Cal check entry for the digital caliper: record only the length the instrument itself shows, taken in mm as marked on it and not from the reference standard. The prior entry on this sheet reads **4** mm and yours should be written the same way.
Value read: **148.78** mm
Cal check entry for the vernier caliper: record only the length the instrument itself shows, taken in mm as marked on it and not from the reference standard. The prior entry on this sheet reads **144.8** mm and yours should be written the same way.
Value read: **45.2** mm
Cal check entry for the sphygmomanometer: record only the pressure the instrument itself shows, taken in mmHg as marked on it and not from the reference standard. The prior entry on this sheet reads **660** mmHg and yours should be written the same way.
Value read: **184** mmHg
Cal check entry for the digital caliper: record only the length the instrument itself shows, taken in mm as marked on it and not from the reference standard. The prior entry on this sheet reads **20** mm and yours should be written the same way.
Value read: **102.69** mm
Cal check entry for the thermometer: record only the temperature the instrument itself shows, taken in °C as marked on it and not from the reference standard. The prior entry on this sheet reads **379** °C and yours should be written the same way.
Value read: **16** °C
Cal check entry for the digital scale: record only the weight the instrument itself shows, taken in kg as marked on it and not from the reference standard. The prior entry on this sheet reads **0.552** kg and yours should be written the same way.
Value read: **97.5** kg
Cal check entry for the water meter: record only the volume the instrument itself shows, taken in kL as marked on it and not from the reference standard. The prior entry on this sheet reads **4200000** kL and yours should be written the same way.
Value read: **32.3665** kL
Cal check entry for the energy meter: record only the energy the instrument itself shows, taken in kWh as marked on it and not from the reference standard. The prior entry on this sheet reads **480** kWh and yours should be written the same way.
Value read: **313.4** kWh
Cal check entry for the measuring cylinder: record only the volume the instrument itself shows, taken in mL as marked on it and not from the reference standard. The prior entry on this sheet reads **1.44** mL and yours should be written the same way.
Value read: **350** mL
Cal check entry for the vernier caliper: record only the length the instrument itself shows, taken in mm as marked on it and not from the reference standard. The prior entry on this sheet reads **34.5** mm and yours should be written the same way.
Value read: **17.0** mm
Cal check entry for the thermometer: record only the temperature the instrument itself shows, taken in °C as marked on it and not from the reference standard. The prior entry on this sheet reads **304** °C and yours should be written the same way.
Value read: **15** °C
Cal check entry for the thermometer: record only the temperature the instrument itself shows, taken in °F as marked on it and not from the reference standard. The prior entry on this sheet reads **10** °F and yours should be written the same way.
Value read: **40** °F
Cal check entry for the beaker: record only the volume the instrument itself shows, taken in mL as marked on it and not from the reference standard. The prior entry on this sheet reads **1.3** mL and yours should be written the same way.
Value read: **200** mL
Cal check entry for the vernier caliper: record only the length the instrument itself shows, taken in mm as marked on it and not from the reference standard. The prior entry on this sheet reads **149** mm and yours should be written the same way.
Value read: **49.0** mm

■ Your goal ■
Retype the entire listing above word for word, from the first line through the last, with no changes.

■ Expected answer ■
Cal check entry for the digital caliper: record only the length the instrument itself shows, taken in mm as marked on it and not from the reference standard. The prior entry on this sheet reads **4** mm and yours should be written the same way.
Value read: **148.78** mm
Cal check entry for the vernier caliper: record only the length the instrument itself shows, taken in mm as marked on it and not from the reference standard. The prior entry on this sheet reads **144.8** mm and yours should be written the same way.
Value read: **45.2** mm
Cal check entry for the sphygmomanometer: record only the pressure the instrument itself shows, taken in mmHg as marked on it and not from the reference standard. The prior entry on this sheet reads **660** mmHg and yours should be written the same way.
Value read: **184** mmHg
Cal check entry for the digital caliper: record only the length the instrument itself shows, taken in mm as marked on it and not from the reference standard. The prior entry on this sheet reads **20** mm and yours should be written the same way.
Value read: **102.69** mm
Cal check entry for the thermometer: record only the temperature the instrument itself shows, taken in °C as marked on it and not from the reference standard. The prior entry on this sheet reads **379** °C and yours should be written the same way.
Value read: **16** °C
Cal check entry for the digital scale: record only the weight the instrument itself shows, taken in kg as marked on it and not from the reference standard. The prior entry on this sheet reads **0.552** kg and yours should be written the same way.
Value read: **97.5** kg
Cal check entry for the water meter: record only the volume the instrument itself shows, taken in kL as marked on it and not from the reference standard. The prior entry on this sheet reads **4200000** kL and yours should be written the same way.
Value read: **32.3665** kL
Cal check entry for the energy meter: record only the energy the instrument itself shows, taken in kWh as marked on it and not from the reference standard. The prior entry on this sheet reads **480** kWh and yours should be written the same way.
Value read: **313.4** kWh
Cal check entry for the measuring cylinder: record only the volume the instrument itself shows, taken in mL as marked on it and not from the reference standard. The prior entry on this sheet reads **1.44** mL and yours should be written the same way.
Value read: **350** mL
Cal check entry for the vernier caliper: record only the length the instrument itself shows, taken in mm as marked on it and not from the reference standard. The prior entry on this sheet reads **34.5** mm and yours should be written the same way.
Value read: **17.0** mm
Cal check entry for the thermometer: record only the temperature the instrument itself shows, taken in °C as marked on it and not from the reference standard. The prior entry on this sheet reads **304** °C and yours should be written the same way.
Value read: **15** °C
Cal check entry for the thermometer: record only the temperature the instrument itself shows, taken in °F as marked on it and not from the reference standard. The prior entry on this sheet reads **10** °F and yours should be written the same way.
Value read: **40** °F
Cal check entry for the beaker: record only the volume the instrument itself shows, taken in mL as marked on it and not from the reference standard. The prior entry on this sheet reads **1.3** mL and yours should be written the same way.
Value read: **200** mL
Cal check entry for the vernier caliper: record only the length the instrument itself shows, taken in mm as marked on it and not from the reference standard. The prior entry on this sheet reads **149** mm and yours should be written the same way.
Value read: **49.0** mm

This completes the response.